Available data:
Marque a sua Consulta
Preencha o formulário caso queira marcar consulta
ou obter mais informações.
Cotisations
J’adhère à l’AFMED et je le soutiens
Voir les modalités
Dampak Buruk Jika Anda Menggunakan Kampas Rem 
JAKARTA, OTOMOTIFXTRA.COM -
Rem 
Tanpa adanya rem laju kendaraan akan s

* * *

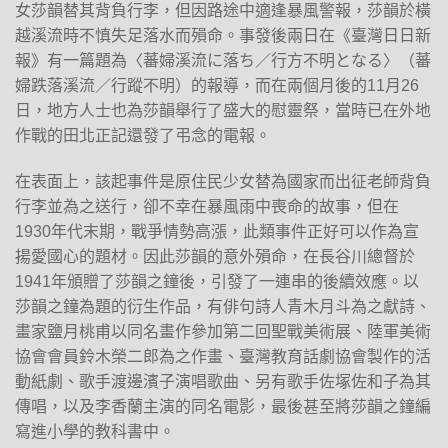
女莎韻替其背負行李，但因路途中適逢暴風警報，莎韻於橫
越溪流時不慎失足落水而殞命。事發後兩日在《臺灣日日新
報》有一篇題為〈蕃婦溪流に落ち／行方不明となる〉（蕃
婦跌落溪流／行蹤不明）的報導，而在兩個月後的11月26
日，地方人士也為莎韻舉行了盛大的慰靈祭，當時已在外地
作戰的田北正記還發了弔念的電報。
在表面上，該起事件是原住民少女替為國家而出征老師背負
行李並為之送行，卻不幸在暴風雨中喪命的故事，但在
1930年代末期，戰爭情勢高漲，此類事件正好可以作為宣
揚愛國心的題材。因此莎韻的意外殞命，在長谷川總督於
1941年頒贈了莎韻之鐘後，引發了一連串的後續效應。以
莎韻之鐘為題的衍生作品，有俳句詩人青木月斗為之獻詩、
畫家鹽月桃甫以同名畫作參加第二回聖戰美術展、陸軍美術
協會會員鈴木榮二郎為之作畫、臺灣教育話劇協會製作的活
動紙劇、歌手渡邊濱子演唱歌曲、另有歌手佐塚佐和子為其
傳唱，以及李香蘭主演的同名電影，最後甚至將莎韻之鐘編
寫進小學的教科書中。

Job item: Restate word for word the entries above from the line with "Cotisations" through the line with "Tanpa adanya rem laju kendaraan akan s", inclusive, leaving out everything else.

Output below:
Cotisations
J’adhère à l’AFMED et je le soutiens
Voir les modalités
Dampak Buruk Jika Anda Menggunakan Kampas Rem 
JAKARTA, OTOMOTIFXTRA.COM -
Rem 
Tanpa adanya rem laju kendaraan akan s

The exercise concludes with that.